▸ Text passage
----------

I was thinking of this line that appears early in Bambara’s novel a couple of weeks after a contentious family group thread, in which one of my relatives shared a trailer for Plandemic, a widely-circulated conspiracy video about the coronavirus from a discredited scientist. He had also included a link to the website of a racist fearmonger. The headline read: “Globalists using COVID-19 to usher in UN Agenda 2030 ‘Brave New World’ ten years ahead of schedule.”
I am African-American, as are most members of my family, including this relative, a former Marine. I care for him deeply, but this wasn’t the first time he subscribed to popular conspiracies. One of my older cousins, although less politically conservative than the Marine, echoed concerns about a government plot to weaponize the coronavirus against communities of color.
My instinct was to take a haughty stance. I rarely responded, only occasionally inserting data about the spread of the coronavirus provided by the World Health Organization.

----------

▸ Dataset content
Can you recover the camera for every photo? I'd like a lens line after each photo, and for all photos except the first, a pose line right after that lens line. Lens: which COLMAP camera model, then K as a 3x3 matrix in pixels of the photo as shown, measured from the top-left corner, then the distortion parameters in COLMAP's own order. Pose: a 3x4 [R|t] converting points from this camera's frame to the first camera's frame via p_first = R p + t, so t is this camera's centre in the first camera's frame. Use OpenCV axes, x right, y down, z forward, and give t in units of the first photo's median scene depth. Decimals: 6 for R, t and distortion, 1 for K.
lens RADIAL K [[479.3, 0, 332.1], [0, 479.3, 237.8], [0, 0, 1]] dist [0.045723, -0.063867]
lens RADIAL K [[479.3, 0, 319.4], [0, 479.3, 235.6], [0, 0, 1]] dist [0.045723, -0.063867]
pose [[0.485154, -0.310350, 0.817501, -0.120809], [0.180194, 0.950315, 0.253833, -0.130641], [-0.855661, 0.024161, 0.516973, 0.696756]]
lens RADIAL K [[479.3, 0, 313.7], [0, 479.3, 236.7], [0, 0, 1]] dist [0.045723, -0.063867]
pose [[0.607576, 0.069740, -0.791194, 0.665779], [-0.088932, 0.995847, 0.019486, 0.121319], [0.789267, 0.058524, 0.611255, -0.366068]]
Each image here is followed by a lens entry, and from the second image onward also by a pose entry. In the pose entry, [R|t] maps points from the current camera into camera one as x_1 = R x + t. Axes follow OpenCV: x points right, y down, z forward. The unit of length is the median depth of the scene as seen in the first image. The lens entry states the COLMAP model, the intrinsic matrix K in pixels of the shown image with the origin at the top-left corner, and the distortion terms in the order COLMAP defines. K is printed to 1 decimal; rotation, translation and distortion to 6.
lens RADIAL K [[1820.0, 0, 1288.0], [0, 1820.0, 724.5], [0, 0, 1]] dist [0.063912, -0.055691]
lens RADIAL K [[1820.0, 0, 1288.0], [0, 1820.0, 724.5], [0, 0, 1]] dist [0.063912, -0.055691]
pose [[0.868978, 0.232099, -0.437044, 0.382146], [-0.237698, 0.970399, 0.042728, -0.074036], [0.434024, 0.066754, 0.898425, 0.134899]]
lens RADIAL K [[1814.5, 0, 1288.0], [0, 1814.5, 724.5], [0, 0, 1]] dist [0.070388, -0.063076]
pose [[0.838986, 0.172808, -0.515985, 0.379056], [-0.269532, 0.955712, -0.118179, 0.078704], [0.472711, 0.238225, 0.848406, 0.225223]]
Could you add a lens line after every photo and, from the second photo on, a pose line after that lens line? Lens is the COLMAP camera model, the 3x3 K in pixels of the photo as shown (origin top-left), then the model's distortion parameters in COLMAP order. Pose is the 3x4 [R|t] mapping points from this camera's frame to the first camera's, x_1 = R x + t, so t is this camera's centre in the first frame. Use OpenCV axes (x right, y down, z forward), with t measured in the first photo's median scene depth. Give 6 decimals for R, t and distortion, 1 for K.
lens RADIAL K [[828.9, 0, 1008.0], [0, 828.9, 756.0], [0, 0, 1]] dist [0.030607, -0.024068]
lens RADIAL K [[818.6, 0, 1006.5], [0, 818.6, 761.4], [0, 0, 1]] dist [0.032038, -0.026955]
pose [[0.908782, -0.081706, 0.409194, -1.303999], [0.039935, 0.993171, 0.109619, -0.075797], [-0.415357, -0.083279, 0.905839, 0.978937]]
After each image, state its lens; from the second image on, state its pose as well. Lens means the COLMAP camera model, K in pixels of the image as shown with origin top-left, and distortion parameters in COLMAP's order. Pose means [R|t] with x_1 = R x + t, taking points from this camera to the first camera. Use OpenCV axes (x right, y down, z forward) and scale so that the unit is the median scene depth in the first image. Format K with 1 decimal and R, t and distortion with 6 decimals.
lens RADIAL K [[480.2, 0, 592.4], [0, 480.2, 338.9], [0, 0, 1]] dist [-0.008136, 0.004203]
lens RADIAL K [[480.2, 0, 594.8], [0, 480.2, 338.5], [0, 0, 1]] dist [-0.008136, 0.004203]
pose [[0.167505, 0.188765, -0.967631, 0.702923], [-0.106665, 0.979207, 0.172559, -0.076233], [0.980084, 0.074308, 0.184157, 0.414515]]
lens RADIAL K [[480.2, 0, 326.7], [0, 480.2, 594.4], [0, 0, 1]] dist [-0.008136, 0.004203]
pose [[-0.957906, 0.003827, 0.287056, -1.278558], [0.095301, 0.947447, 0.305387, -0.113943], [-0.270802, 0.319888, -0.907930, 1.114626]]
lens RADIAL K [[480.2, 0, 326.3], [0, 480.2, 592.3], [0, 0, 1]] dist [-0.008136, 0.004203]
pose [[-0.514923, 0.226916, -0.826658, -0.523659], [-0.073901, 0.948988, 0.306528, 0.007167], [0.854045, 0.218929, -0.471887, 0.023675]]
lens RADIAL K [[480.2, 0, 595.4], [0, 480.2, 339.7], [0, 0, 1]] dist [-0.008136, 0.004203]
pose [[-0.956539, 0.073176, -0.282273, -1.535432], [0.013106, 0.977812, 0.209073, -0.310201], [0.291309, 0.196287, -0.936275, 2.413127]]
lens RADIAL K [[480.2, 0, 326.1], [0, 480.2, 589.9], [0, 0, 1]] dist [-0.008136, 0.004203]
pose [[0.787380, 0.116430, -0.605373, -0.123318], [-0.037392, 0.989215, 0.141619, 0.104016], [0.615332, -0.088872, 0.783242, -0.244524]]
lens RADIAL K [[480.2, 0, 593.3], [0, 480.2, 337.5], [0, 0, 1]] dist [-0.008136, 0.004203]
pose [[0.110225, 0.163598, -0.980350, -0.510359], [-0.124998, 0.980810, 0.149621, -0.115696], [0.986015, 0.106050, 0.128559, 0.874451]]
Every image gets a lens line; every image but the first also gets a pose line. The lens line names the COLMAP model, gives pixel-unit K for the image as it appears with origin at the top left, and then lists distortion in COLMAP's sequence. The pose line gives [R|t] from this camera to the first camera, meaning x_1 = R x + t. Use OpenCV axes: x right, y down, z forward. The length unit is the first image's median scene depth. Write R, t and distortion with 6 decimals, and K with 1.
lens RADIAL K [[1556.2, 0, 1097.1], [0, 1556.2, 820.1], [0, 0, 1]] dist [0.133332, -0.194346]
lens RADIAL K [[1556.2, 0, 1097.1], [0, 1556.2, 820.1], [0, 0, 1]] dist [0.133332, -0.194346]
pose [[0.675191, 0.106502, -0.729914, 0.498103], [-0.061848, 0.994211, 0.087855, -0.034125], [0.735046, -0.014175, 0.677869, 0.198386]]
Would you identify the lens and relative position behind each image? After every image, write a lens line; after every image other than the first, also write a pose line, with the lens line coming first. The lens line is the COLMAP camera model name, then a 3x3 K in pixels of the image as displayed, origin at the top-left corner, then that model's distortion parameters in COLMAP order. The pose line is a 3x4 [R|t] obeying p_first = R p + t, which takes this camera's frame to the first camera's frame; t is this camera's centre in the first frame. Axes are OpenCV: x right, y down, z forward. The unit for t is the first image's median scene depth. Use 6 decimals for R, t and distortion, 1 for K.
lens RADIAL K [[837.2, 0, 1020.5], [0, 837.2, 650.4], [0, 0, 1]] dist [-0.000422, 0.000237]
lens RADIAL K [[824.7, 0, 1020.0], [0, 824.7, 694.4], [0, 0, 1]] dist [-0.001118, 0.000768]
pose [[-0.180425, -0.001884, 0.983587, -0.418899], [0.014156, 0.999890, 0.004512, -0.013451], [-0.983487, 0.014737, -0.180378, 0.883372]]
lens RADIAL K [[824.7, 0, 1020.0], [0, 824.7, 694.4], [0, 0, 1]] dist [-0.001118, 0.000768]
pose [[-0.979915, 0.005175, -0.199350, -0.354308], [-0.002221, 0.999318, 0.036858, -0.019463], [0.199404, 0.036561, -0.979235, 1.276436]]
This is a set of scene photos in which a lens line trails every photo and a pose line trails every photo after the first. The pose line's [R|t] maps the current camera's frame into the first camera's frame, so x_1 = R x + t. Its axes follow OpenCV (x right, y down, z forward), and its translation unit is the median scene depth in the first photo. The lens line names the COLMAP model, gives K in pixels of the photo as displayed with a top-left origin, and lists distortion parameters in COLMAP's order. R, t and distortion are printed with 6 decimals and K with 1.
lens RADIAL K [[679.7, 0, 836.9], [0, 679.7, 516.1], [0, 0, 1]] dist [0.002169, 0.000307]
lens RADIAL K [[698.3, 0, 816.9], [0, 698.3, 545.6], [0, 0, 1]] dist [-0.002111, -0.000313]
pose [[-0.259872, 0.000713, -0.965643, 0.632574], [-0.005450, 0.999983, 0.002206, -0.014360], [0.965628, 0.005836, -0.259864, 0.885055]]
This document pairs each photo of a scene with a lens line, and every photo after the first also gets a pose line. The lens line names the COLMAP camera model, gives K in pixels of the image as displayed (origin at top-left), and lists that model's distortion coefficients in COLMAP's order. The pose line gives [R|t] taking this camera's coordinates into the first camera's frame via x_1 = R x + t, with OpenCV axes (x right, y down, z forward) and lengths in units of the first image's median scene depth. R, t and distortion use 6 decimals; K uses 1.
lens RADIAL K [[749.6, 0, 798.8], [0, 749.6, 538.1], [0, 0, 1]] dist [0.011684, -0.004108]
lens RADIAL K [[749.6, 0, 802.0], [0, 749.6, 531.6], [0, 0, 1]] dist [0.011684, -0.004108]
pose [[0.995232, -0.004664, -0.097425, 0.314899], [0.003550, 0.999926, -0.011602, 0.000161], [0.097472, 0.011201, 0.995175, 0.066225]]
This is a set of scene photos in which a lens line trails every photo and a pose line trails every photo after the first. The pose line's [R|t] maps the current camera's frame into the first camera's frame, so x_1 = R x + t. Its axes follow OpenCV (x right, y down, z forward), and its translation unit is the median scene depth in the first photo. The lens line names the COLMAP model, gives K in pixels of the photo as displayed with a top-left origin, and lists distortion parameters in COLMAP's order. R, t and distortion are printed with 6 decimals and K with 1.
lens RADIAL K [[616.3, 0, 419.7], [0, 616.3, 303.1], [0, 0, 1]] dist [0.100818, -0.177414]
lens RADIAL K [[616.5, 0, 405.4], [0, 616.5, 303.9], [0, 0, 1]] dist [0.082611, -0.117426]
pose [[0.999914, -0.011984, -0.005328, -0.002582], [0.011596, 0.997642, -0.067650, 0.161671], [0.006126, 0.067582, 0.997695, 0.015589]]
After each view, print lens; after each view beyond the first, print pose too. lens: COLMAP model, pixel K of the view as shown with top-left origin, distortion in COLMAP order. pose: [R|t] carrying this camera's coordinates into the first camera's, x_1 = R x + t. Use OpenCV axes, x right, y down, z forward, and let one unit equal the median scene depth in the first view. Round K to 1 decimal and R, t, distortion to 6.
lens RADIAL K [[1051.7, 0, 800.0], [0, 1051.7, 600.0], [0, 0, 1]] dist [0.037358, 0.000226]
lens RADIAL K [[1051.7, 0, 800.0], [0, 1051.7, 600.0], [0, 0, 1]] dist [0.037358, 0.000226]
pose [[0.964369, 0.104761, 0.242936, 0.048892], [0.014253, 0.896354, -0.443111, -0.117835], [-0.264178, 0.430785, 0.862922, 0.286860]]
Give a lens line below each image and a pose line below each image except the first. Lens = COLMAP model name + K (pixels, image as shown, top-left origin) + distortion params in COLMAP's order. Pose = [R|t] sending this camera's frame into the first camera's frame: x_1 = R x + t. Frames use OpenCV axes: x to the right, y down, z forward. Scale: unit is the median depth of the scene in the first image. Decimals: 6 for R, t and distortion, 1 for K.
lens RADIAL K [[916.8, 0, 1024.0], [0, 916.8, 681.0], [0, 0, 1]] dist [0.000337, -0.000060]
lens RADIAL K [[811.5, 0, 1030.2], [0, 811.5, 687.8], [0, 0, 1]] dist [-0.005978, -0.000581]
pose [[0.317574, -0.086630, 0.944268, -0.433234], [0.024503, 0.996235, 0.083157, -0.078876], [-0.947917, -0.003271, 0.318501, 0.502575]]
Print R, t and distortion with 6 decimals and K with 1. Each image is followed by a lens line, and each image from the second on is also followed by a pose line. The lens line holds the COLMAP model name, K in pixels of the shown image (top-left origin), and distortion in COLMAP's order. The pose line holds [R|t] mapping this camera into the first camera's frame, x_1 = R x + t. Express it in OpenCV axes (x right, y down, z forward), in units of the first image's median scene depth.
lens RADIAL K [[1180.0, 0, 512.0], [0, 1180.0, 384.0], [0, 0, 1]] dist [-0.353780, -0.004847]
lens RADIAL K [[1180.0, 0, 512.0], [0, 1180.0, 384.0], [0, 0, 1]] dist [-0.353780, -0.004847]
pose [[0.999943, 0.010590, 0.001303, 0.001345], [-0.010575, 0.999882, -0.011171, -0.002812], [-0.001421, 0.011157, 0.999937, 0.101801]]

----------

▸ Activity
Please write out the passage about the family group thread word for word, starting with "I was thinking" and going on through "communities of color.". The rows are separate material and have nothing to do with the text.

▸ Result for this exercise
I was thinking of this line that appears early in Bambara’s novel a couple of weeks after a contentious family group thread, in which one of my relatives shared a trailer for Plandemic, a widely-circulated conspiracy video about the coronavirus from a discredited scientist. He had also included a link to the website of a racist fearmonger. The headline read: “Globalists using COVID-19 to usher in UN Agenda 2030 ‘Brave New World’ ten years ahead of schedule.”
I am African-American, as are most members of my family, including this relative, a former Marine. I care for him deeply, but this wasn’t the first time he subscribed to popular conspiracies. One of my older cousins, although less politically conservative than the Marine, echoed concerns about a government plot to weaponize the coronavirus against communities of color.